Des compositeurs de musique acousmatique bien accompagnés s’aventurent hors de leur champ d’origine vers du « live electronics »

Il y a la musique électronique que le public aime. Celle que nos amis (musiciens ou non) aiment. Celle que nous aimons nous-mêmes. Et puis il y a celle que nous faisons, sans volonté de se situer ou de se vendre. Juste parce que c’est nous. Un peu laptop ou un peu guitare, très haut-parleurs, mais surtout très axée sur le son. Avec potards ou curseurs, électronique mais pas très synthétique, savante mais pas académique.

Au-delà, le point commun des musiques présentées est d’émaner d’artistes formés d’abord à l’art de la composition acousmatique, dans laquelle le déroulement temporel est totalement déterminé préalablement au concert. Ici, il s’agit au contraire de musiques « live », pas tout à fait ou pas du tout écrites préalablement. Reste une sensibilité, un univers sonore et un savoir-faire qui a certainement quelque chose à voir avec la pratique acousmatique de ces musiciens, mais pour des destinées autres. Et chacun.e avec sa sensibilité, quelque part entre méditations contemplatives et éclats sonores.

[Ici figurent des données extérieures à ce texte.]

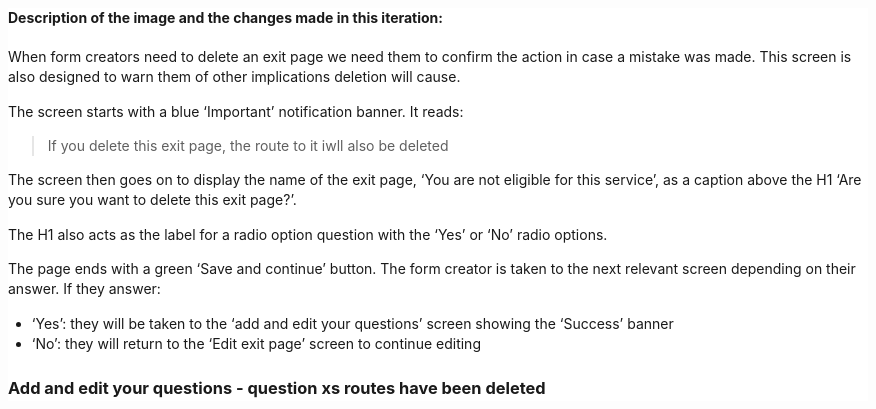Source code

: #### Description of the image and the changes made in this iteration: 

When form creators need to delete an exit page we need them to confirm the action in case a mistake was made. This screen is also designed to warn them of other implications deletion will cause. 

The screen starts with a blue ‘Important’ notification banner. It reads: 

> If you delete this exit page, the route to it iwll also be deleted

The screen then goes on to display the name of the exit page, ‘You are not eligible for this service’, as a caption above the H1 ‘Are you sure you want to delete this exit page?’. 

The H1 also acts as the label for a radio option question with the ‘Yes’ or ‘No’ radio options. 

The page ends with a green ‘Save and continue’ button. The form creator is taken to the next relevant screen depending on their answer. If they answer: 

- ‘Yes’: they will be taken to the ‘add and edit your questions’ screen showing the ‘Success’ banner  
- ‘No’: they will return to the ‘Edit exit page’ screen to continue editing

### Add and edit your questions - question xs routes have been deleted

Raphaël Vens interprète Chants aphasiques, une musique basée sur la collecte de voix via une installation interactive. De son côté, Caroline Profanter, dans Kobaltblau, conduit l’auditeur dans un labyrinthe d’un spectre sonore dense, sur le seuil perceptif de ce qui nous est familier, oscillant entre les paysages sonores urbains et naturels, en constante mutation vers l’hybridation. Noé Voisard propose Rouges-Terres, une errance paisible qui invite à une écoute posée, un moment de respiration, pour devenir paysage ou poème. Enfin, Tympocaïne 200 (Roald Baudoux, Hugues Peeters) crée quelques improvisations libres sur son dispositif très tactile.

Une sorte d’état des lieux de quelques artistes vivant en Wallonie ou Bruxelles aujourd’hui.